**Dataset records**
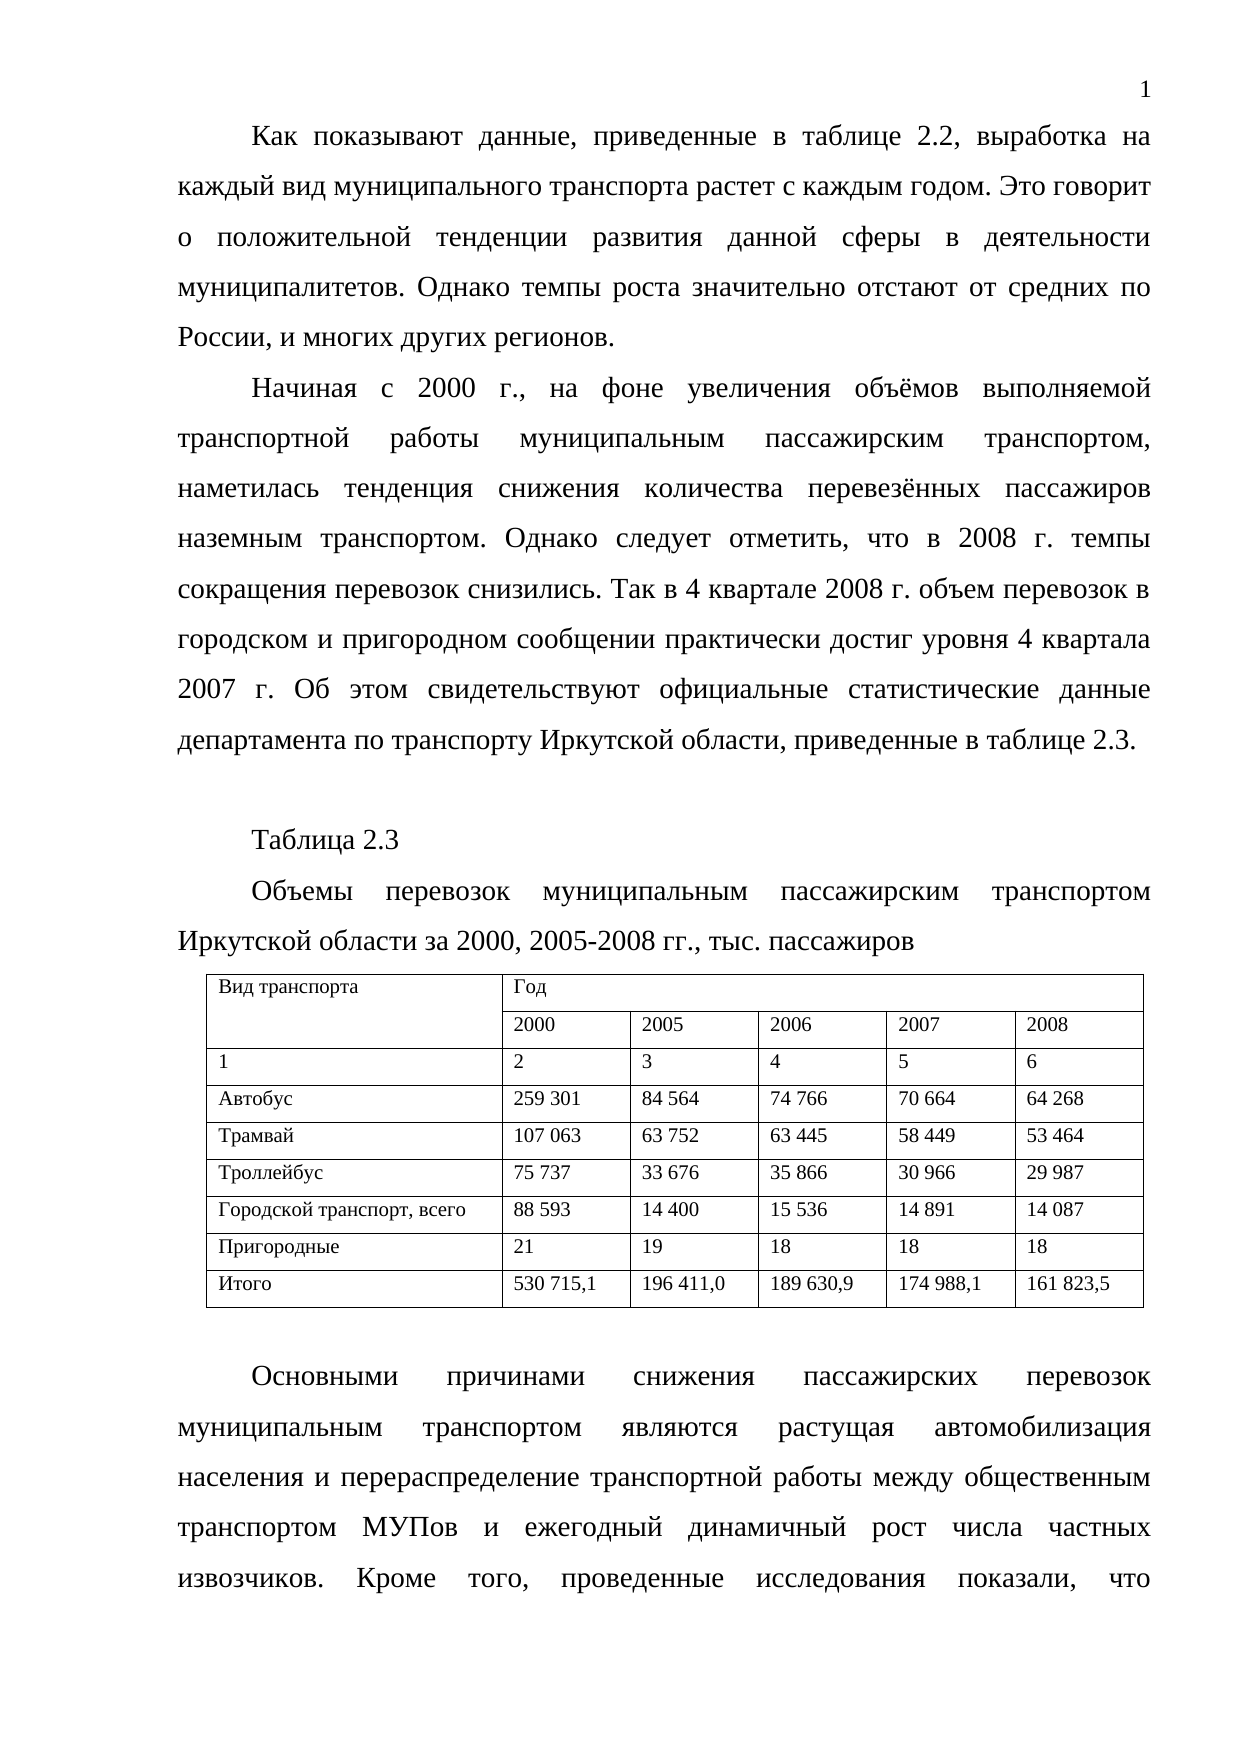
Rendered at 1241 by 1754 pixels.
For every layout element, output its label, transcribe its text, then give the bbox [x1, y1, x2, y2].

table_cell 2000 [503, 1012, 630, 1048]
table_cell Итого [207, 1271, 502, 1307]
table_cell 29 987 [1016, 1160, 1143, 1196]
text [177, 1358, 1152, 1593]
text Объемы перевозок муниципальным пассажирским транспортом Иркутской области за 2000, 2005-2008 гг., тыс. пассажиров [177, 873, 1152, 957]
table_cell 14 891 [887, 1197, 1015, 1233]
table_header Год [503, 975, 1143, 1011]
table_cell 18 [887, 1234, 1015, 1270]
table_cell Городской транспорт, всего [207, 1197, 502, 1233]
table_cell 2005 [631, 1012, 758, 1048]
table_cell 14 400 [631, 1197, 758, 1233]
table_cell 21 [503, 1234, 630, 1270]
table_cell 2007 [887, 1012, 1015, 1048]
table_cell 58 449 [887, 1123, 1015, 1159]
table_cell 18 [759, 1234, 886, 1270]
table_cell 53 464 [1016, 1123, 1143, 1159]
table_cell 3 [631, 1049, 758, 1085]
table_cell 19 [631, 1234, 758, 1270]
table_cell 196 411,0 [631, 1271, 758, 1307]
table_cell 64 268 [1016, 1086, 1143, 1122]
table_cell 74 766 [759, 1086, 886, 1122]
table_cell 1 [207, 1049, 502, 1085]
table_cell 4 [759, 1049, 886, 1085]
table_cell 84 564 [631, 1086, 758, 1122]
table_cell 75 737 [503, 1160, 630, 1196]
table_cell 30 966 [887, 1160, 1015, 1196]
table_cell 35 866 [759, 1160, 886, 1196]
table_cell 161 823,5 [1016, 1271, 1143, 1307]
table_cell 259 301 [503, 1086, 630, 1122]
text Начиная с ., на фоне увеличения объёмов выполняемой транспортной работы муниципальным пассажирским транспортом, наметилась тенденция снижения количества перевезённых пассажиров наземным транспортом. Однако следует отметить, что в 2008 г. темпы сокращения перевозок снизились. Так в 4 квартале 2008 г. объем перевозок в городском и пригородном сообщении практически достиг уровня 4 квартала 2007 г. Об этом свидетельствуют официальные статистические данные департамента по транспорту Иркутской области, приведенные в таблице 2.3. [177, 370, 1152, 755]
table_cell 5 [887, 1049, 1015, 1085]
text Как показывают данные, приведенные в таблице 2.2, выработка на каждый вид муниципального транспорта растет с каждым годом. Это говорит о положительной тенденции развития данной сферы в деятельности муниципалитетов. Однако темпы роста значительно отстают от средних по России, и многих других регионов. [177, 118, 1152, 353]
text Таблица 2.3 [177, 822, 1152, 856]
table_cell 2008 [1016, 1012, 1143, 1048]
table_cell 63 752 [631, 1123, 758, 1159]
table_cell 88 593 [503, 1197, 630, 1233]
table_cell 70 664 [887, 1086, 1015, 1122]
table_cell 107 063 [503, 1123, 630, 1159]
table_cell 15 536 [759, 1197, 886, 1233]
table_cell 174 988,1 [887, 1271, 1015, 1307]
table_cell 6 [1016, 1049, 1143, 1085]
table_cell Автобус [207, 1086, 502, 1122]
table_cell 63 445 [759, 1123, 886, 1159]
table_cell 33 676 [631, 1160, 758, 1196]
table_cell 14 087 [1016, 1197, 1143, 1233]
table_cell Троллейбус [207, 1160, 502, 1196]
table_cell 2006 [759, 1012, 886, 1048]
table_cell 2 [503, 1049, 630, 1085]
table_cell 18 [1016, 1234, 1143, 1270]
table_cell Пригородные [207, 1234, 502, 1270]
table_cell 189 630,9 [759, 1271, 886, 1307]
table_cell Трамвай [207, 1123, 502, 1159]
table_cell 530 715,1 [503, 1271, 630, 1307]
table_header Вид транспорта [207, 975, 502, 1048]
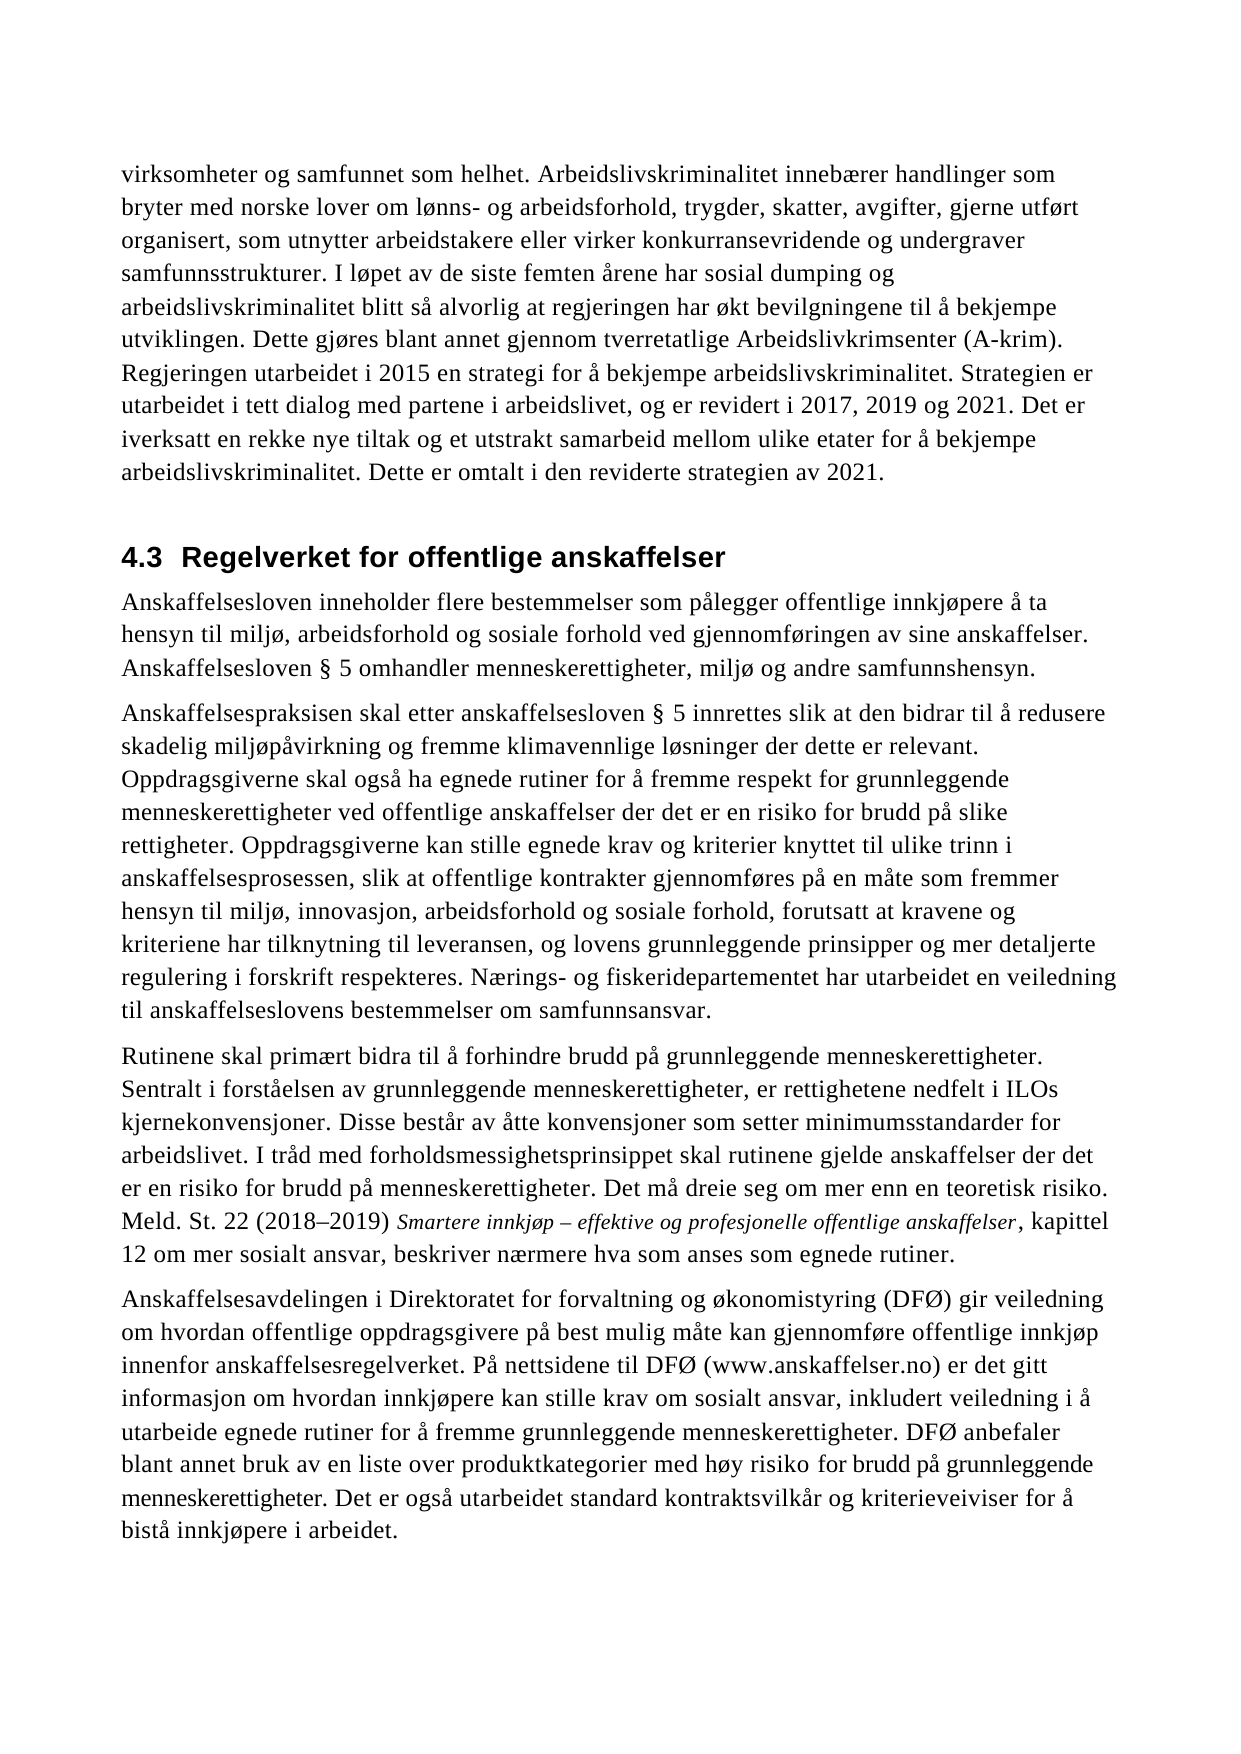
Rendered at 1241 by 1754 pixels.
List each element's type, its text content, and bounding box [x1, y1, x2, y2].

text Anskaffelsesavdelingen i Direktoratet for forvaltning og økonomistyring (DFØ) gir veiledning om hvordan offentlige oppdragsgivere på best mulig måte kan gjennomføre offentlige innkjøp innenfor anskaffelsesregelverket. På nettsidene til DFØ (www.anskaffelser.no) er det gitt informasjon om hvordan innkjøpere kan stille krav om sosialt ansvar, inkludert veiledning i å utarbeide egnede rutiner for å fremme grunnleggende menneskerettigheter. DFØ anbefaler blant annet bruk av en liste over produktkategorier med høy risiko for brudd på grunnleggende menneskerettigheter. Det er også utarbeidet standard kontraktsvilkår og kriterieveiviser for å bistå innkjøpere i arbeidet. [121, 1284, 1119, 1544]
text Anskaffelsesloven inneholder flere bestemmelser som pålegger offentlige innkjøpere å ta hensyn til miljø, arbeidsforhold og sosiale forhold ved gjennomføringen av sine anskaffelser. Anskaffelsesloven § 5 omhandler menneskerettigheter, miljø og andre samfunnshensyn. [121, 587, 1119, 681]
text Rutinene skal primært bidra til å forhindre brudd på grunnleggende menneskerettigheter. Sentralt i forståelsen av grunnleggende menneskerettigheter, er rettighetene nedfelt i ILOs kjernekonvensjoner. Disse består av åtte konvensjoner som setter minimumsstandarder for arbeidslivet. I tråd med forholdsmessighetsprinsippet skal rutinene gjelde anskaffelser der det er en risiko for brudd på menneskerettigheter. Det må dreie seg om mer enn en teoretisk risiko. Meld. St. 22 (2018–2019) Smartere innkjøp – effektive og profesjonelle offentlige anskaffelser, kapittel 12 om mer sosialt ansvar, beskriver nærmere hva som anses som egnede rutiner. [121, 1041, 1119, 1268]
text Anskaffelsespraksisen skal etter anskaffelsesloven § 5 innrettes slik at den bidrar til å redusere skadelig miljøpåvirkning og fremme klimavennlige løsninger der dette er relevant. Oppdragsgiverne skal også ha egnede rutiner for å fremme respekt for grunnleggende menneskerettigheter ved offentlige anskaffelser der det er en risiko for brudd på slike rettigheter. Oppdragsgiverne kan stille egnede krav og kriterier knyttet til ulike trinn i anskaffelsesprosessen, slik at offentlige kontrakter gjennomføres på en måte som fremmer hensyn til miljø, innovasjon, arbeidsforhold og sosiale forhold, forutsatt at kravene og kriteriene har tilknytning til leveransen, og lovens grunnleggende prinsipper og mer detaljerte regulering i forskrift respekteres. Nærings- og fiskeridepartementet har utarbeidet en veiledning til anskaffelseslovens bestemmelser om samfunnsansvar. [121, 698, 1119, 1024]
subtitle Regelverket for offentlige anskaffelser [121, 540, 1119, 573]
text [121, 159, 1119, 485]
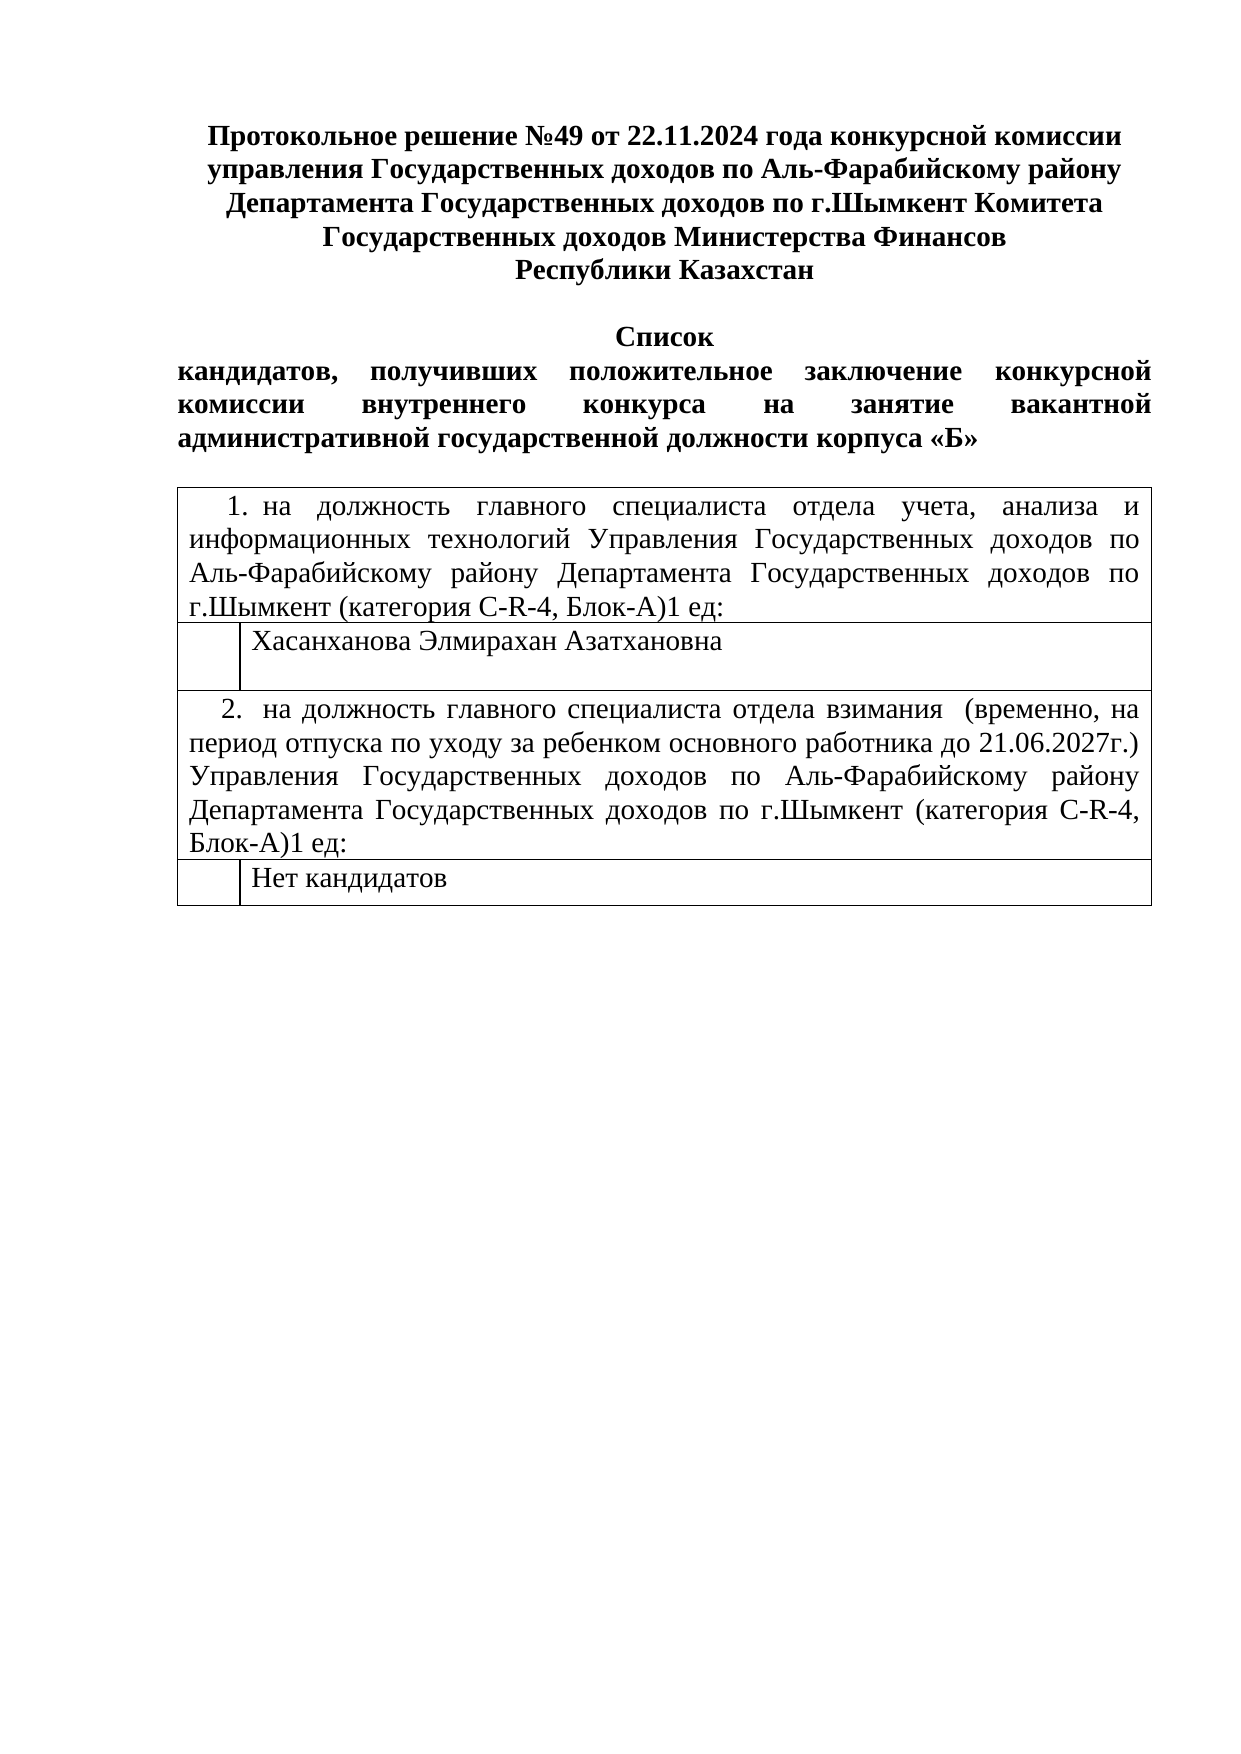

**Try it**
Where a line in the records above contains the string "element", copy that line.

**Response to the exercise**
For every layout element, output its label, transcribe its text, then give the bbox [x1, y1, x2, y2].
List each element's type, its text content, and bounding box [x1, y1, x2, y2].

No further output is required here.